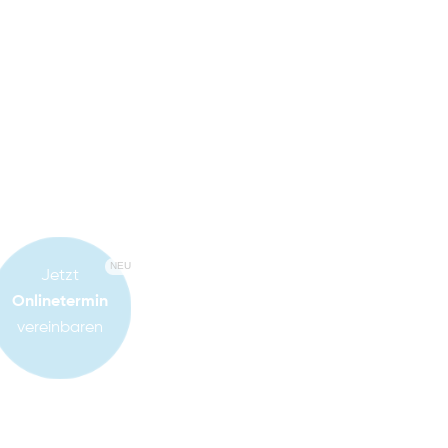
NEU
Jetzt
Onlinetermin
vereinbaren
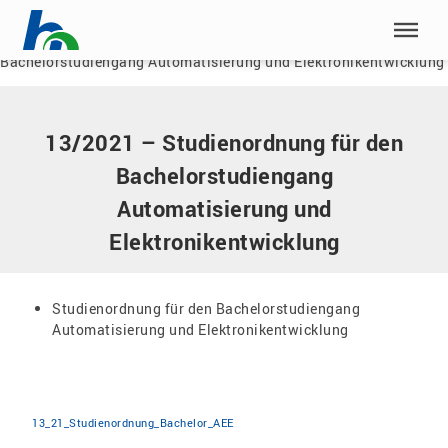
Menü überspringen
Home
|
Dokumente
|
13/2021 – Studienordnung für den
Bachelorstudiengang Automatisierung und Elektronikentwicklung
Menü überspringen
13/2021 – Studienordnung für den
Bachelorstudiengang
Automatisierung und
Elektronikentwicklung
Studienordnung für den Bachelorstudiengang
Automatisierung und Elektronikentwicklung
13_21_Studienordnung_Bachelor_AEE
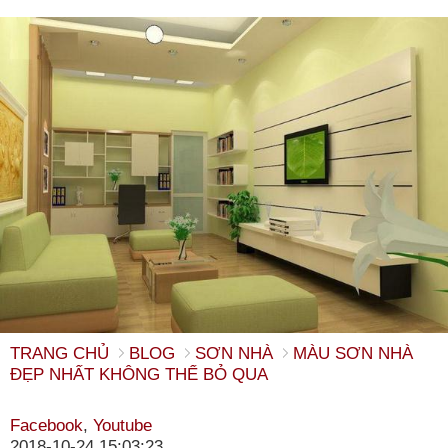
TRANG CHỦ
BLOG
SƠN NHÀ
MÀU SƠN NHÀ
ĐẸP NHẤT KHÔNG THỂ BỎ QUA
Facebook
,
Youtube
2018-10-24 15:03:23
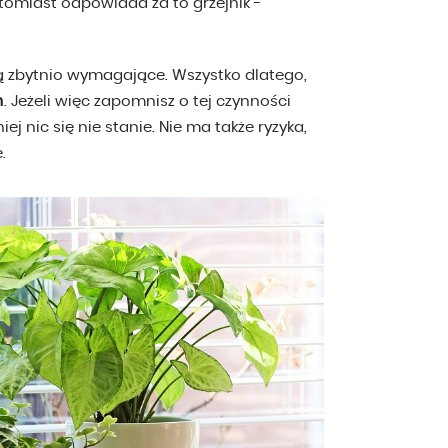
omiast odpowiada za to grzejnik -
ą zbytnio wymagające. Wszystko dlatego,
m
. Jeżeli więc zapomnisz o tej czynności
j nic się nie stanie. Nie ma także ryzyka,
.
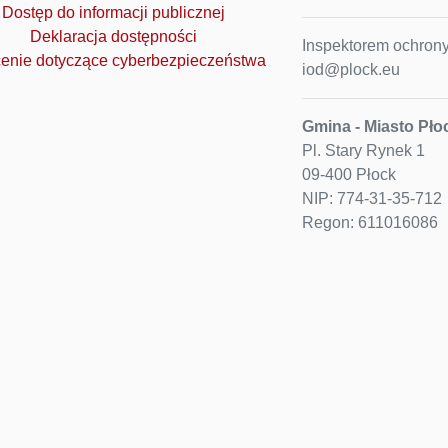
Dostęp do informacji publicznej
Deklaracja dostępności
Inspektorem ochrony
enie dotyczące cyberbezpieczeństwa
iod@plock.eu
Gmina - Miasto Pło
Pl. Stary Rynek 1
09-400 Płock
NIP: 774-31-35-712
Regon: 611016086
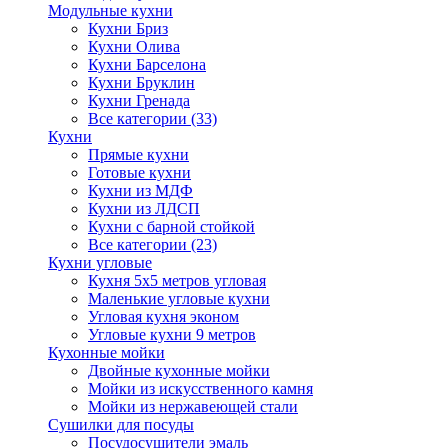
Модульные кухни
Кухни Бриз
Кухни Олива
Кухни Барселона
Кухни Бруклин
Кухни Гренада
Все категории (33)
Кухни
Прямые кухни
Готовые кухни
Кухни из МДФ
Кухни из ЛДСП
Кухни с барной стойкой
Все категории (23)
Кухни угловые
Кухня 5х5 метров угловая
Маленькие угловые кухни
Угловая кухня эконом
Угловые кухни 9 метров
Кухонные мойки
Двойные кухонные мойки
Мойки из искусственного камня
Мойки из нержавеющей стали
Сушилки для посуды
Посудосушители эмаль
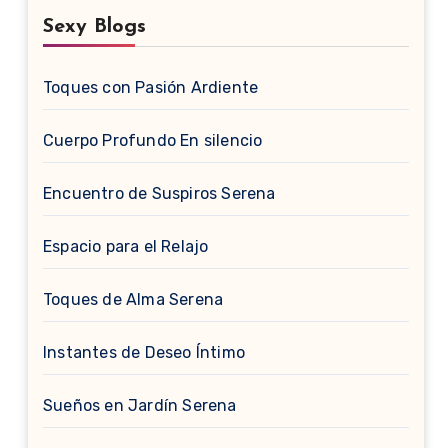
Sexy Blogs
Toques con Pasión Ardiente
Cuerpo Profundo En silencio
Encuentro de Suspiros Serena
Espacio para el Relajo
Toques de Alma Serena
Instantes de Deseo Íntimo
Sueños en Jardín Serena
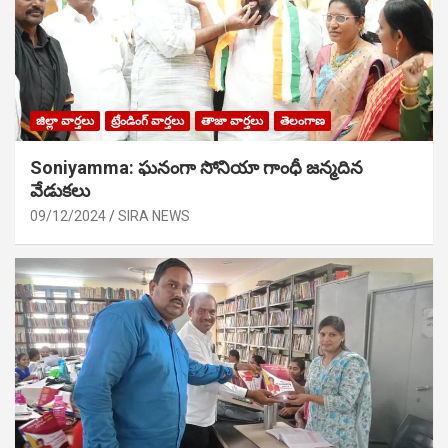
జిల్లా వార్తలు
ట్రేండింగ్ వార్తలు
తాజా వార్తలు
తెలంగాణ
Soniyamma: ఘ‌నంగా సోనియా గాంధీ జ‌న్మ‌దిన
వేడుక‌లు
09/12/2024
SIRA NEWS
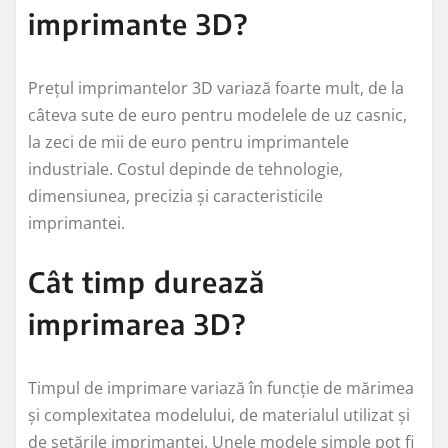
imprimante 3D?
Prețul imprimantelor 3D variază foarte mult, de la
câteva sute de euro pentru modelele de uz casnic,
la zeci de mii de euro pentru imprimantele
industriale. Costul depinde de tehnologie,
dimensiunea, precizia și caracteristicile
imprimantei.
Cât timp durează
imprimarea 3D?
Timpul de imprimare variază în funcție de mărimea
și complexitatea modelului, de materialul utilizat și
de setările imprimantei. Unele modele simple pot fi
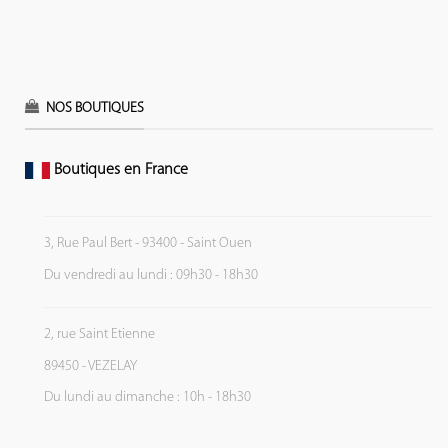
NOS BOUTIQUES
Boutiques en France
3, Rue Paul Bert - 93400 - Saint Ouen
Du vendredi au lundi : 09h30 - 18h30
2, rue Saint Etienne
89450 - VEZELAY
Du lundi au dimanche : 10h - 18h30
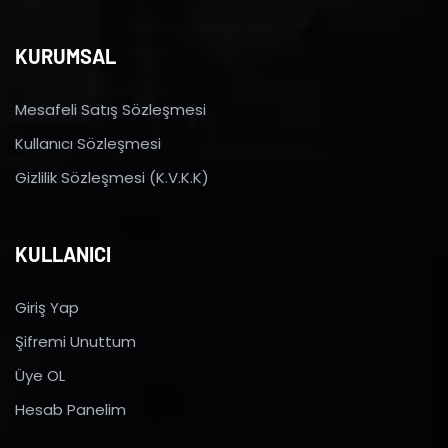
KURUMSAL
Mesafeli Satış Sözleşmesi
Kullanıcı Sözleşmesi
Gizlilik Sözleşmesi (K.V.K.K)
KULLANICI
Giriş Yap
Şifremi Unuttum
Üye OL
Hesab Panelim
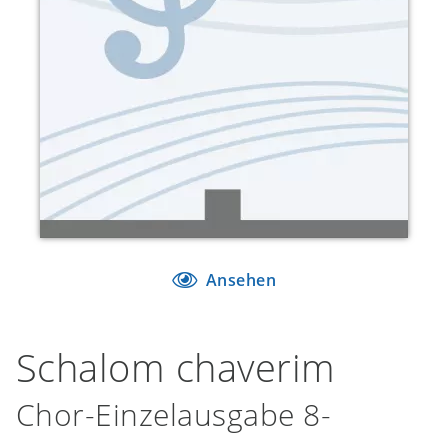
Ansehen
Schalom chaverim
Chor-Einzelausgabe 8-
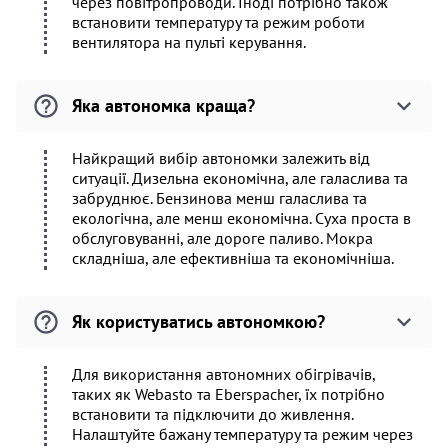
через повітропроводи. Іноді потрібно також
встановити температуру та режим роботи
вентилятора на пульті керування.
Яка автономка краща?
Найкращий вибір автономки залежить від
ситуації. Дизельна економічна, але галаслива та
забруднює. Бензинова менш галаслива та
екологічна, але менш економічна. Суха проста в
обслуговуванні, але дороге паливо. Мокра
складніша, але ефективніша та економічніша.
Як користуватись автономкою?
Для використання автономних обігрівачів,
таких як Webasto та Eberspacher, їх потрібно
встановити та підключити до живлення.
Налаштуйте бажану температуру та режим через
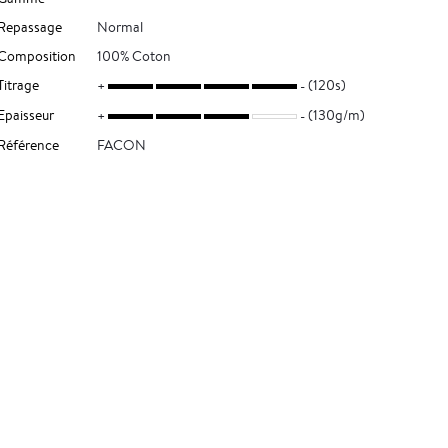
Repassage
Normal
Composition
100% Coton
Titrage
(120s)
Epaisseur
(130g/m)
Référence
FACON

____

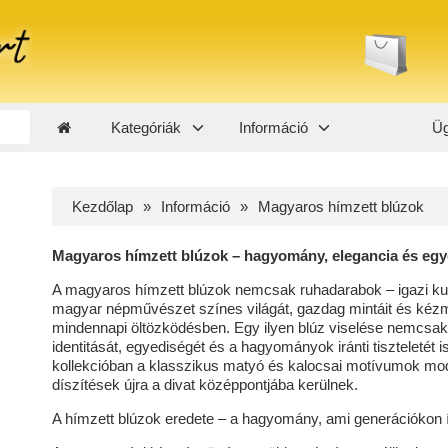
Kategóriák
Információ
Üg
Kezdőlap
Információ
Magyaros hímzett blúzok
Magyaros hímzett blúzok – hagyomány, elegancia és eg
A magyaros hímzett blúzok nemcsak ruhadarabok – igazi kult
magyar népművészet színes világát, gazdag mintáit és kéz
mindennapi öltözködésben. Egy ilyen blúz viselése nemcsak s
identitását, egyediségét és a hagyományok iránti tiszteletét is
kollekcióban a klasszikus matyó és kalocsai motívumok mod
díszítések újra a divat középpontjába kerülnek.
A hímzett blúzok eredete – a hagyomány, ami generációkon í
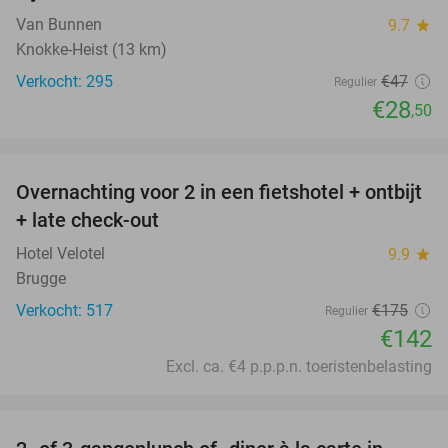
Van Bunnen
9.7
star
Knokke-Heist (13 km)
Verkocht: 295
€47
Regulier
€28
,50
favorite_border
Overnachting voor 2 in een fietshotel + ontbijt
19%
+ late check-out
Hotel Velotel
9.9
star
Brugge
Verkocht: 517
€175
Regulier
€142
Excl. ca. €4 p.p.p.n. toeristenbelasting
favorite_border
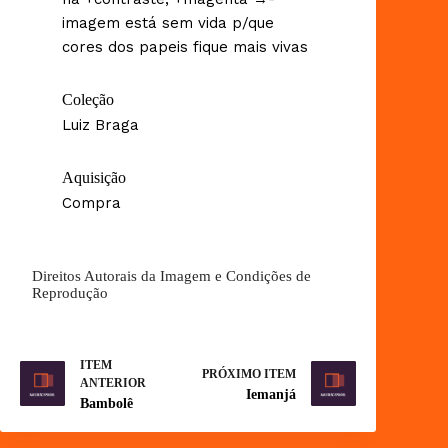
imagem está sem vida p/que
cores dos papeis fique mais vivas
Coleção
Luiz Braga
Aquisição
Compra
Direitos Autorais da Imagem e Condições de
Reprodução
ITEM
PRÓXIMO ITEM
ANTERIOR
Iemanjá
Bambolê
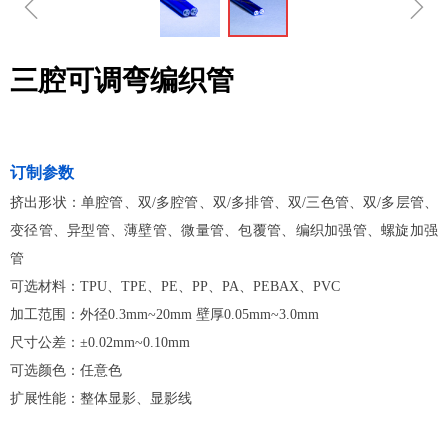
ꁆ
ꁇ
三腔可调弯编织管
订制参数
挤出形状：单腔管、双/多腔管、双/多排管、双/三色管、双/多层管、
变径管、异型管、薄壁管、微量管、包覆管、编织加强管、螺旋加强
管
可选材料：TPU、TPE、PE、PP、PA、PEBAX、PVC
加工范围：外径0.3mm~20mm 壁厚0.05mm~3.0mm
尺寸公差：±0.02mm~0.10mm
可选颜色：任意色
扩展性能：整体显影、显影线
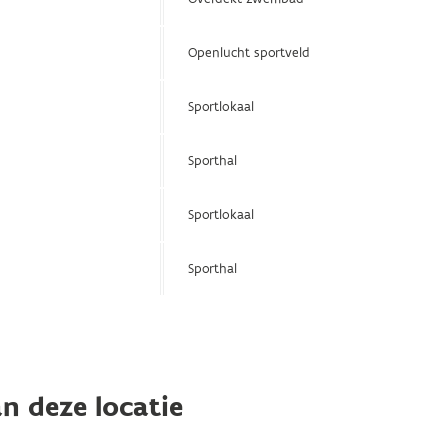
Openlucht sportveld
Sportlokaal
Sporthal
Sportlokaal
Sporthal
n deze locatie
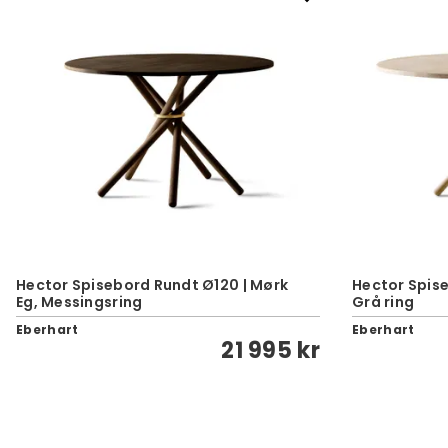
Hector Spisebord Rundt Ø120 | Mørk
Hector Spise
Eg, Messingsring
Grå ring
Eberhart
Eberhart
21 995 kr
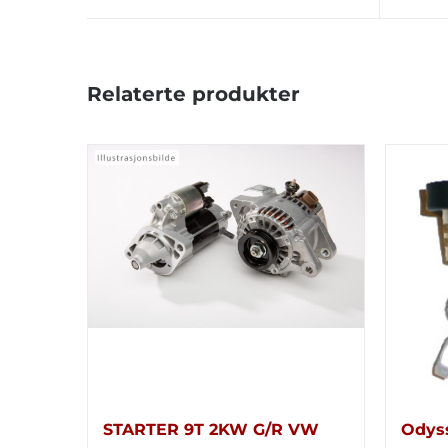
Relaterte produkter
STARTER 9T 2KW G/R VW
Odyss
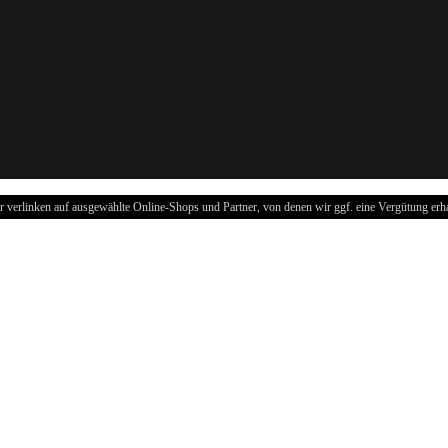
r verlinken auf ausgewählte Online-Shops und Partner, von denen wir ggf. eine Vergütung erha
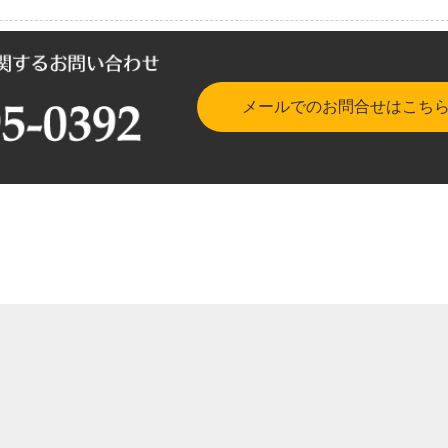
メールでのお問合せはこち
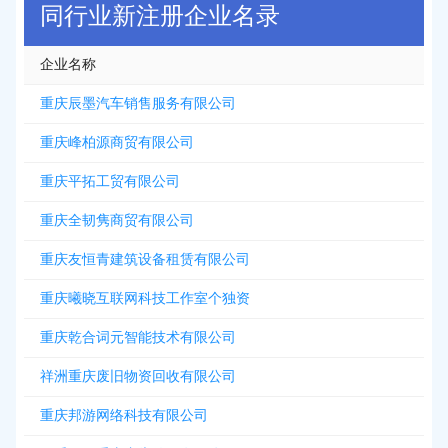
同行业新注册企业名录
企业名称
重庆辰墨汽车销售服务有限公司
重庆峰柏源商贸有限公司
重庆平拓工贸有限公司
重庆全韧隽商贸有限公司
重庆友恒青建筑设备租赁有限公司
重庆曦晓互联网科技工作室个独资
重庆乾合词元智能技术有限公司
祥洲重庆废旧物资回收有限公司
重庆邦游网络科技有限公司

____

- _Exercise requirements_: Reproduce the material line for line, starting at the line that contains "Relaterte produkter" and ending with the line that contains "重庆邦游网络科技有限公司", both included. Leave out the picture markers.

- _Response below_:
Relaterte produkter
STARTER 9T 2KW G/R VW
Odyss
r verlinken auf ausgewählte Online-Shops und Partner, von denen wir ggf. eine Vergütung erha
メールでのお問合せはこち
同行业新注册企业名录
企业名称
重庆辰墨汽车销售服务有限公司
重庆峰柏源商贸有限公司
重庆平拓工贸有限公司
重庆全韧隽商贸有限公司
重庆友恒青建筑设备租赁有限公司
重庆曦晓互联网科技工作室个独资
重庆乾合词元智能技术有限公司
祥洲重庆废旧物资回收有限公司
重庆邦游网络科技有限公司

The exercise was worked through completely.